Second, despite all of the examples I address, there are many more that I have had to leave out. If you find yourself thinking about examples that I do not explicitly discuss, then I invite you to apply the distinctions and moves I make in the book. Part of the fun of thinking about cover songs is that there are interesting examples all over the place.
This book is divided into three parts, each containing two chapters. Although issues recur at different places, I have tried to make the chapters stand coherently on their own.
The first part is about how to think about covers. Chapter 1 reviews the history of covers and topples some possible definitions of ‘cover.’ Even though there is no clear definition, we can get by without one. I take cover songs to be the ones that are typically called that, and that is enough to get going. Chapter 2 introduces several distinctions which can help us understand covers better: First, between songs, performances, and tracks. Second, between mimic covers and rendition covers.
The second part is about appreciating covers. Chapter 3 uses the difference between mimic and rendition covers as the key to thinking about how we evaluate and appreciate them. Chapter 4 discusses covers which have an especially strong connection to the original— the original is either alluded to by the cover or changes how we hear the cover.
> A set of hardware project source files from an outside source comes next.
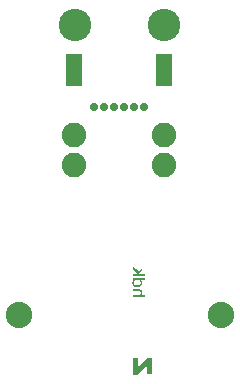
<source format=gbr>
G04 EAGLE Gerber RS-274X export*
G75*
%MOMM*%
%FSLAX34Y34*%
%LPD*%
%INSoldermask Bottom*%
%IPPOS*%
%AMOC8*
5,1,8,0,0,1.08239X$1,22.5*%
G01*
%ADD10C,0.703200*%
%ADD11C,2.235200*%
%ADD12C,2.082800*%
%ADD13C,2.743200*%
%ADD14R,1.473200X2.743200*%

G36*
X103972Y50534D02*
X103972Y50534D01*
X103974Y50533D01*
X112156Y58101D01*
X112156Y50969D01*
X112161Y50964D01*
X112161Y50965D01*
X112161Y50964D01*
X116340Y50964D01*
X116345Y50969D01*
X116345Y64729D01*
X116341Y64734D01*
X116340Y64734D01*
X112689Y64734D01*
X112687Y64733D01*
X112685Y64733D01*
X104227Y57096D01*
X104227Y65091D01*
X104223Y65096D01*
X104223Y65095D01*
X104222Y65096D01*
X100050Y65096D01*
X100045Y65091D01*
X100045Y50537D01*
X100050Y50532D01*
X103971Y50532D01*
X103972Y50534D01*
G37*
G36*
X104717Y124824D02*
X104717Y124824D01*
X105391Y124948D01*
X105392Y124948D01*
X106022Y125162D01*
X106023Y125162D01*
X106434Y125367D01*
X106435Y125367D01*
X106811Y125617D01*
X107149Y125910D01*
X107149Y125911D01*
X107385Y126178D01*
X107544Y126399D01*
X107809Y126885D01*
X107810Y126886D01*
X107970Y127339D01*
X108067Y127835D01*
X108066Y127836D01*
X108067Y127836D01*
X108073Y127952D01*
X108073Y127962D01*
X108081Y128096D01*
X108081Y128106D01*
X108082Y128116D01*
X108089Y128250D01*
X108089Y128260D01*
X108090Y128270D01*
X108097Y128404D01*
X108098Y128414D01*
X108098Y128415D01*
X108097Y128415D01*
X108098Y128416D01*
X108058Y128900D01*
X107955Y129381D01*
X107954Y129381D01*
X107777Y129862D01*
X107777Y129863D01*
X107591Y130195D01*
X107590Y130195D01*
X107590Y130196D01*
X107423Y130430D01*
X107223Y130647D01*
X107223Y130648D01*
X107033Y130806D01*
X107033Y130807D01*
X106864Y130917D01*
X106864Y130939D01*
X110906Y130939D01*
X110911Y130943D01*
X110910Y130944D01*
X110911Y130944D01*
X110911Y132239D01*
X110906Y132244D01*
X100050Y132244D01*
X100045Y132240D01*
X100046Y132239D01*
X100045Y132239D01*
X100045Y130944D01*
X100050Y130939D01*
X101110Y130939D01*
X101110Y130918D01*
X100954Y130835D01*
X100954Y130834D01*
X100807Y130738D01*
X100671Y130629D01*
X100670Y130629D01*
X100432Y130377D01*
X100330Y130234D01*
X100330Y130233D01*
X100196Y130001D01*
X100196Y130000D01*
X100195Y130000D01*
X100087Y129743D01*
X99954Y129288D01*
X99954Y129285D01*
X99953Y129285D01*
X99954Y129285D01*
X99952Y129275D01*
X99949Y129260D01*
X99948Y129250D01*
X99945Y129235D01*
X99944Y129225D01*
X99943Y129220D01*
X99941Y129210D01*
X99939Y129200D01*
X99939Y129195D01*
X99937Y129185D01*
X99934Y129170D01*
X99933Y129161D01*
X99933Y129160D01*
X99932Y129156D01*
X99930Y129146D01*
X99929Y129136D01*
X99928Y129131D01*
X99926Y129121D01*
X99924Y129106D01*
X99922Y129096D01*
X99919Y129081D01*
X99918Y129071D01*
X99917Y129066D01*
X99915Y129056D01*
X99914Y129046D01*
X99913Y129041D01*
X99911Y129031D01*
X99909Y129016D01*
X99907Y129007D01*
X99907Y129006D01*
X99906Y129002D01*
X99906Y129001D01*
X99904Y128992D01*
X99903Y128982D01*
X99902Y128977D01*
X99900Y128967D01*
X99898Y128952D01*
X99896Y128942D01*
X99894Y128927D01*
X99892Y128917D01*
X99891Y128912D01*
X99890Y128907D01*
X99890Y128906D01*
X99887Y128852D01*
X99886Y128833D01*
X99885Y128813D01*
X99884Y128793D01*
X99882Y128773D01*
X99881Y128753D01*
X99876Y128659D01*
X99875Y128639D01*
X99873Y128619D01*
X99872Y128599D01*
X99871Y128579D01*
X99870Y128559D01*
X99865Y128465D01*
X99864Y128465D01*
X99865Y128465D01*
X99863Y128445D01*
X99862Y128425D01*
X99861Y128405D01*
X99861Y128403D01*
X99862Y128402D01*
X99861Y128401D01*
X99863Y128398D01*
X99863Y128389D01*
X99864Y128388D01*
X99863Y128387D01*
X99866Y128381D01*
X99866Y128379D01*
X99867Y128378D01*
X99867Y128377D01*
X99870Y128371D01*
X99870Y128369D01*
X99871Y128368D01*
X99870Y128366D01*
X99873Y128361D01*
X99873Y128351D01*
X99877Y128346D01*
X99878Y128347D01*
X99878Y128346D01*
X101061Y128346D01*
X101066Y128351D01*
X101066Y128352D01*
X101065Y128369D01*
X101064Y128369D01*
X101064Y128370D01*
X101051Y128427D01*
X101050Y128427D01*
X101046Y128440D01*
X101042Y128454D01*
X101042Y128455D01*
X101032Y128482D01*
X101016Y128540D01*
X101013Y128571D01*
X101016Y128747D01*
X101018Y128762D01*
X101022Y128787D01*
X101026Y128816D01*
X101029Y128841D01*
X101030Y128841D01*
X101029Y128841D01*
X101034Y128871D01*
X101037Y128896D01*
X101041Y128926D01*
X101045Y128951D01*
X101049Y128980D01*
X101052Y129005D01*
X101057Y129035D01*
X101060Y129060D01*
X101064Y129090D01*
X101068Y129115D01*
X101072Y129144D01*
X101075Y129169D01*
X101078Y129191D01*
X101157Y129457D01*
X101302Y129754D01*
X101448Y129966D01*
X101568Y130110D01*
X101747Y130285D01*
X101996Y130476D01*
X102218Y130605D01*
X102452Y130714D01*
X102765Y130822D01*
X103229Y130925D01*
X103701Y130980D01*
X104470Y130961D01*
X104953Y130880D01*
X105412Y130750D01*
X105770Y130588D01*
X106040Y130420D01*
X106279Y130217D01*
X106564Y129877D01*
X106758Y129531D01*
X106832Y129339D01*
X106887Y129131D01*
X106949Y128676D01*
X106949Y128348D01*
X106948Y128341D01*
X106948Y128336D01*
X106947Y128331D01*
X106946Y128326D01*
X106944Y128306D01*
X106943Y128301D01*
X106943Y128296D01*
X106942Y128291D01*
X106939Y128266D01*
X106938Y128261D01*
X106938Y128256D01*
X106934Y128231D01*
X106934Y128226D01*
X106933Y128221D01*
X106930Y128197D01*
X106929Y128192D01*
X106929Y128187D01*
X106926Y128162D01*
X106925Y128157D01*
X106924Y128152D01*
X106924Y128147D01*
X106921Y128127D01*
X106921Y128122D01*
X106920Y128117D01*
X106919Y128112D01*
X106917Y128092D01*
X106916Y128087D01*
X106916Y128082D01*
X106915Y128082D01*
X106916Y128082D01*
X106915Y128077D01*
X106912Y128053D01*
X106912Y128052D01*
X106911Y128048D01*
X106911Y128047D01*
X106910Y128043D01*
X106907Y128018D01*
X106907Y128013D01*
X106906Y128008D01*
X106903Y127983D01*
X106902Y127978D01*
X106902Y127973D01*
X106901Y127968D01*
X106829Y127697D01*
X106722Y127455D01*
X106513Y127133D01*
X106348Y126948D01*
X106162Y126783D01*
X105901Y126607D01*
X105492Y126416D01*
X105105Y126296D01*
X104480Y126189D01*
X104467Y126189D01*
X104382Y126184D01*
X104297Y126179D01*
X104212Y126174D01*
X104211Y126174D01*
X104127Y126169D01*
X104126Y126169D01*
X104042Y126164D01*
X104041Y126164D01*
X103979Y126160D01*
X103889Y126164D01*
X103888Y126164D01*
X103764Y126169D01*
X103640Y126174D01*
X103639Y126174D01*
X103516Y126179D01*
X103515Y126179D01*
X103506Y126179D01*
X103105Y126239D01*
X102586Y126384D01*
X102230Y126542D01*
X101910Y126745D01*
X101714Y126903D01*
X101539Y127082D01*
X101319Y127391D01*
X101219Y127585D01*
X101188Y127671D01*
X101154Y127804D01*
X101090Y128242D01*
X101086Y128246D01*
X101085Y128246D01*
X99900Y128246D01*
X99895Y128242D01*
X99896Y128241D01*
X99895Y128241D01*
X99896Y128241D01*
X99895Y128241D01*
X99963Y127572D01*
X100044Y127219D01*
X100044Y127218D01*
X100161Y126892D01*
X100430Y126413D01*
X100430Y126412D01*
X100649Y126125D01*
X100650Y126124D01*
X101030Y125743D01*
X101031Y125743D01*
X101398Y125476D01*
X101800Y125250D01*
X102417Y125007D01*
X102418Y125006D01*
X103188Y124838D01*
X103901Y124782D01*
X103902Y124783D01*
X103902Y124782D01*
X104717Y124824D01*
G37*
G36*
X110911Y116450D02*
X110911Y116450D01*
X110910Y116450D01*
X110911Y116450D01*
X110911Y117746D01*
X110906Y117751D01*
X110906Y117750D01*
X110906Y117751D01*
X106759Y117751D01*
X106759Y117770D01*
X107008Y117903D01*
X107008Y117904D01*
X107009Y117904D01*
X107197Y118041D01*
X107197Y118042D01*
X107399Y118240D01*
X107521Y118385D01*
X107522Y118385D01*
X107702Y118658D01*
X107703Y118658D01*
X107844Y118949D01*
X107844Y118950D01*
X107992Y119391D01*
X107993Y119392D01*
X108084Y119941D01*
X108084Y119942D01*
X108086Y120626D01*
X108085Y120626D01*
X108086Y120626D01*
X108032Y121045D01*
X108032Y121046D01*
X107936Y121414D01*
X107935Y121415D01*
X107768Y121794D01*
X107768Y121795D01*
X107592Y122069D01*
X107471Y122214D01*
X107243Y122424D01*
X107243Y122425D01*
X106985Y122600D01*
X106984Y122600D01*
X106984Y122601D01*
X106758Y122713D01*
X106515Y122801D01*
X106514Y122801D01*
X106046Y122904D01*
X106045Y122904D01*
X105609Y122954D01*
X103362Y122959D01*
X103348Y122959D01*
X101073Y122964D01*
X101058Y122964D01*
X100050Y122967D01*
X100045Y122962D01*
X100046Y122962D01*
X100045Y122962D01*
X100045Y121670D01*
X100050Y121665D01*
X102951Y121658D01*
X105636Y121651D01*
X105952Y121582D01*
X106096Y121531D01*
X106230Y121464D01*
X106355Y121383D01*
X106470Y121290D01*
X106577Y121186D01*
X106669Y121069D01*
X106748Y120942D01*
X106815Y120806D01*
X106870Y120661D01*
X106939Y120337D01*
X106953Y119999D01*
X106918Y119584D01*
X106848Y119273D01*
X106743Y118993D01*
X106547Y118651D01*
X106374Y118440D01*
X106169Y118256D01*
X105939Y118100D01*
X105581Y117929D01*
X105358Y117857D01*
X104938Y117778D01*
X104717Y117777D01*
X104712Y117777D01*
X103836Y117772D01*
X103830Y117772D01*
X102955Y117767D01*
X102949Y117767D01*
X102073Y117762D01*
X102068Y117762D01*
X101192Y117757D01*
X101186Y117757D01*
X100311Y117752D01*
X100305Y117752D01*
X100050Y117751D01*
X100045Y117746D01*
X100046Y117746D01*
X100045Y117746D01*
X100045Y116450D01*
X100050Y116445D01*
X100050Y116446D01*
X100050Y116445D01*
X110906Y116445D01*
X110911Y116450D01*
G37*
G36*
X110911Y134611D02*
X110911Y134611D01*
X110910Y134611D01*
X110911Y134611D01*
X110911Y135903D01*
X110906Y135908D01*
X104485Y135908D01*
X107919Y139489D01*
X107919Y139492D01*
X107920Y139493D01*
X107920Y141227D01*
X107919Y141229D01*
X107919Y141231D01*
X107917Y141231D01*
X107916Y141232D01*
X107914Y141231D01*
X107912Y141231D01*
X105052Y138116D01*
X100053Y141461D01*
X100052Y141461D01*
X100051Y141461D01*
X100049Y141460D01*
X100046Y141460D01*
X100047Y141458D01*
X100045Y141457D01*
X100045Y139811D01*
X100047Y139809D01*
X100047Y139807D01*
X104146Y137120D01*
X103028Y135908D01*
X100050Y135908D01*
X100045Y135904D01*
X100046Y135903D01*
X100045Y135903D01*
X100045Y134611D01*
X100050Y134606D01*
X110906Y134606D01*
X110911Y134611D01*
G37*
D10*
X67000Y277400D03*
D11*
X3810Y101600D03*
X175260Y101600D03*
D10*
X75500Y277400D03*
X84000Y277400D03*
X92500Y277400D03*
X101500Y277400D03*
X110000Y277400D03*
D12*
X127000Y228600D03*
X127000Y254000D03*
X50800Y254000D03*
X50800Y228600D03*
D13*
X126873Y346900D03*
X50927Y346900D03*
D14*
X50800Y308800D03*
X127000Y308800D03*
M02*

</source>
Evaluating and appreciating these covers turns out to be tricky.
The third part is about the metaphysics of covers and songs. Chapter 5 poses some puzzles about the metaphysics of cover versions. Although a cover is typically a version of the same song as the original, there are some interesting and striking counterexamples. Chapter 6 develops an analogy between songs and biological species. Like species, songs are historical individuals. This shows how to resolve the puzzle cases from the previous chapter and also helps in thinking about oddities like mashups, parodies, and instrumental covers.